I once needed to have it for some PDF experiments and I put it on github (this is the newest version; I did _not_ go old versions one by one; I just dumped 2 newest versions)

https://github.com/karelbilek/xpdf-mirror

xrd · 2024-11-13T11:53:37 1731498817

This is fun. It would be interesting to add the able to query references inside the page, like images. That could be modeled as a foreign key relationship to the page. I'm using some Python libraries to do that and everything is wrapped in try/except blocks because PDFs are a mess. I wonder how poppler handles those kind of files.

andai · 2024-11-13T12:02:55 1731499375

Fascinating, you wouldn't happen to have the code up would you? What kind of stuff are you doing, and what libraries did you use?

xrd · 2024-11-13T15:29:30 1731511770

Sorry it's not my code to publish. I'm happy to answer general questions over email (on profile page).

Pypdf2 and pillow to process images at a high level.

fforflo · 2024-11-13T16:16:39 1731514599

Interesting: I posted this a few days back, and certainly not "10 hours ago". Who was kind enough to re-surface this? Thanks :)

Some clarifications on a few comments I see downstream:

The motivating example was to easily support Full-Text Search (FTS) on PDFs with SQL only (see blog post https://tselai.com/full-text-search-pdf-postgres ). You can treat `pdf` as an alias for `text` and do everything possible.

On the next iteration, I made `pdf` a type (typical varlena object of bytes) to avoid hitting disk all the time. The file is loaded from the disk only once (if it's a valid pdf). One can store the `pdf` type (blob of bytes) as a standard Postgres type. And use that for subsequent calls. Postgres will do it's magic as usual. There is a potential next step of storing the parsed document just to save some time from re-parsing the bytes, but I deemed it a premature optimization.

scrlk · 2024-11-13T17:06:25 1731517585

> Interesting: I posted this a few days back, and certainly not "10 hours ago". Who was kind enough to re-surface this? Thanks :)

It's HN's second-chance pool: https://news.ycombinator.com/item?id=11662380

aargh_aargh · 2024-11-13T11:39:56 1731497996

For one minute I thought - what a stupid idea, wrong level of abstraction. Now I think I might actually use this in an analysis setting for convenience. I guess I'll quickly find out what kinds of timeouts I'll run into once I ask for the titles of 10k documents.

andy_ppp · 2024-11-13T12:13:45 1731500025

I looked at it and initially thought this is a stupid idea to store PDF files in your database and I continued to think this is even worse when it uses files on the file system. If you want this, index your PDF files into a table when they are uploaded.

The only functions here all take a filesystem path which your database should definitely not have access to - why would you upload files/store PDFs on a database server!!?

These functions to be able to get the title or modification time of a PDF are also just not that useful.

robertlagrant · 2024-11-13T12:22:29 1731500549

> why would you upload files/store PDFs on a database server!!?

I don't really understand this question.
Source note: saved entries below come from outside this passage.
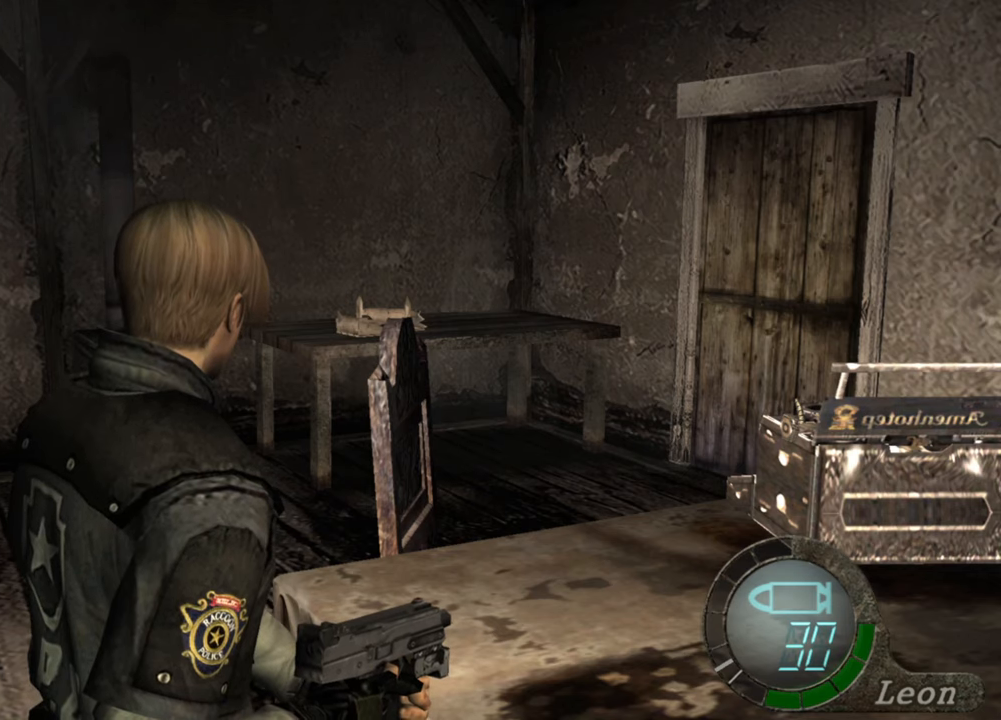
Gameplay with keyboard and mouse; each line is a JSON object with the keys and mouse buttons held at the frame after it. "events" lists presses ("down") and releases ("up") of "1", "2", "3", "4", "5", "a", "alt", "b", "c", "ctrl", "d", "e", "f", "g", "q", "r", "s", "shift", "space", "t", "tab", "tilde", "v", "w", "x", "z", "mouse_left", "mouse_wheel", "mouse_right", "mouse_mb4" and "mouse_mb5" between this image and that frame as [ms after this image, input, new state], when the widget could be followed in between. "mouse_left", "mouse_wheel", "mouse_right", "mouse_mb4", "mouse_mb5" = the "left", "wheel", "right", "mb4", "mb5" buttons of the "mouse" list. No other keys are recorded. "wheel" means that the mouse wheel is clicked or scrolled. Mouse movement is not recorded.
{"keys": ["w"], "mouse": [], "events": [[233, "w", "down"]]}
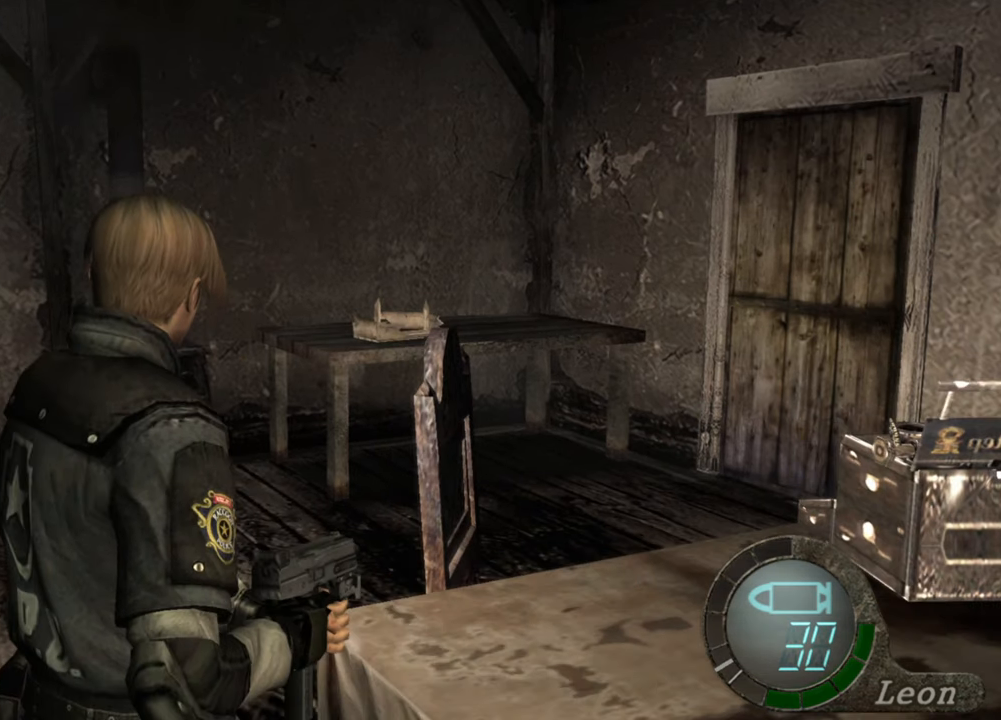
{"keys": ["d", "w"], "mouse": [], "events": [[300, "d", "down"]]}
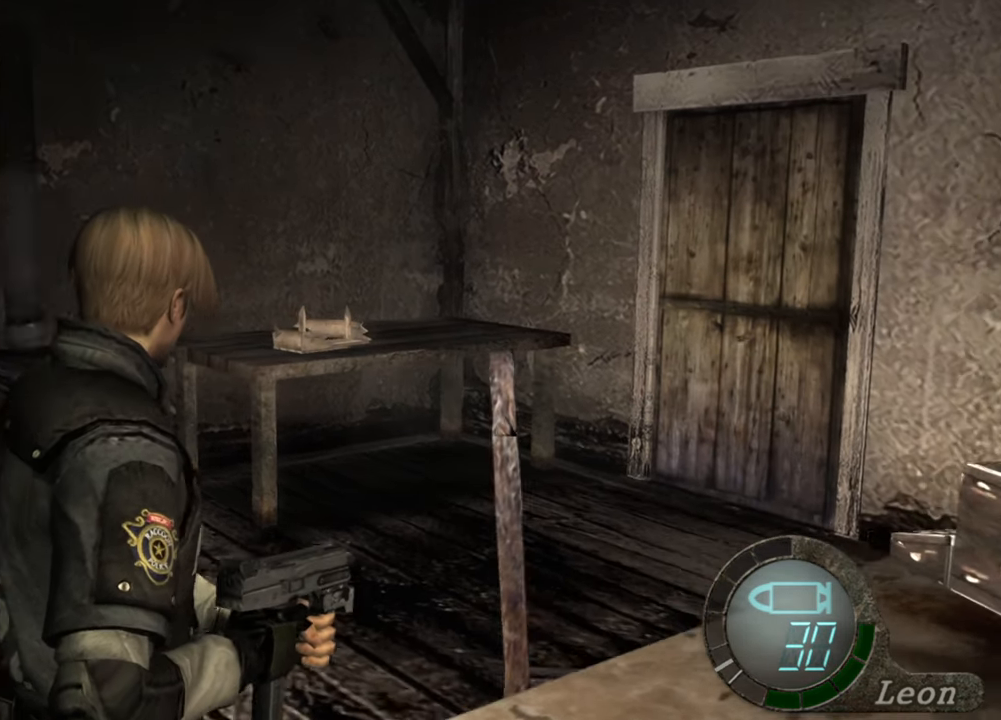
{"keys": ["w"], "mouse": [], "events": [[500, "d", "up"]]}
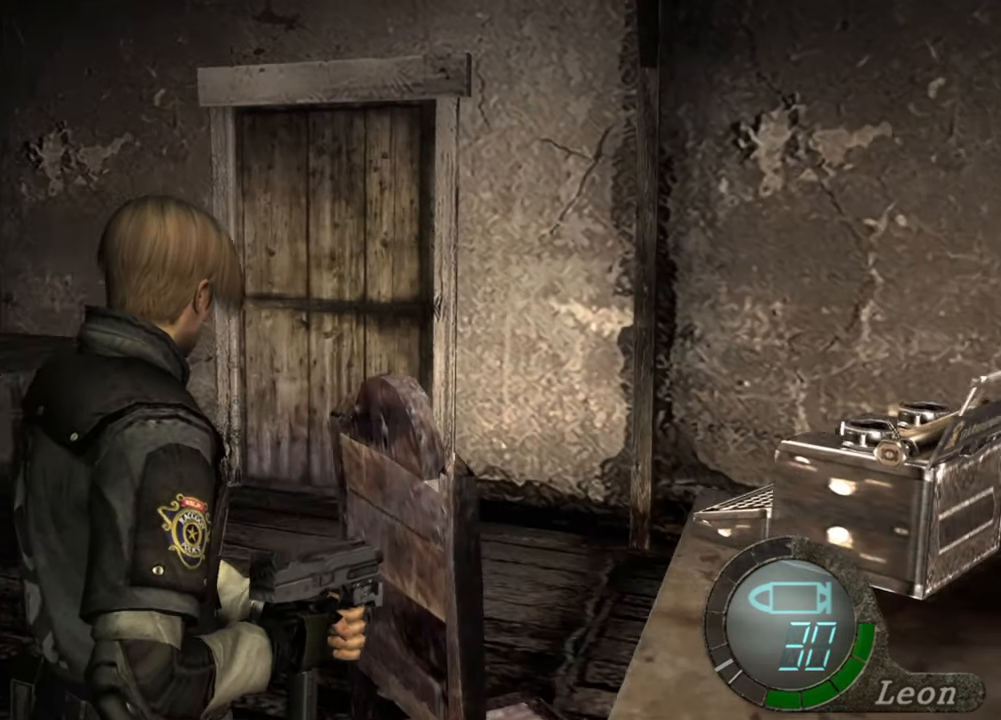
{"keys": [], "mouse": [], "events": [[200, "d", "down"], [367, "d", "up"], [500, "w", "up"]]}
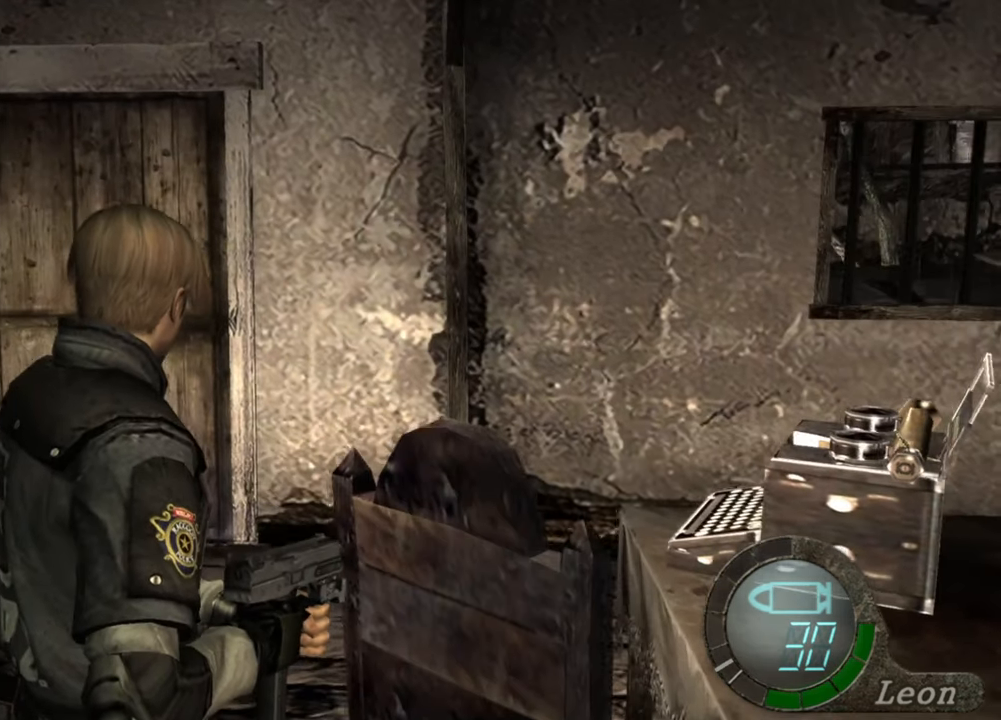
{"keys": [], "mouse": [], "events": []}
You can put data where you like. There are no "database servers". These aren't whole toys, take them or leave them. They're made of Lego bricks, and so you can change them.

lmz · 2024-11-13T12:52:45 1731502365

Yes, but clients shouldn't be encouraged to refer to server paths. It's unnecessary exposure of details and makes it harder to move things around. Also I wonder if this requires extra permissions. I know COPY from server files requires extra permissions:

> COPY naming a file or command is only allowed to database superusers or users who are granted one of the roles pg_read_server_files, pg_write_server_files, or pg_execute_server_program, since it allows reading or writing any file or running a program that the server has privileges to access.

robertlagrant · 2024-11-13T13:09:55 1731503395

What do you mean by clients in this case?

branko_d · 2024-11-13T15:15:36 1731510936

It is perfectly legitimate (and in fact preferable in many cases) to store files in database BLOBs. Backups, consistency, security and (yes!) scalability come to mind.

Some early BLOB implementations had performance problems, which is where this notion that "you shouldn't store files in BLOBs" seems to come from. But modern DBMSes have fast BLOBs, especially if used properly through their streaming API (don't materialize the entire file in memory!).

We have a system in production that stores millions of files in BLOBs, some of them reaching multi-GB sizes, being accessed across the globe (a big enterprise company) by thousands of engineers, and never had performance problems with BLOBs.

claudex · 2024-11-13T13:09:13 1731503353

> The only functions here all take a filesystem path

From the documentation:

> Creating a pdf type, by casting either text path or bytea blob.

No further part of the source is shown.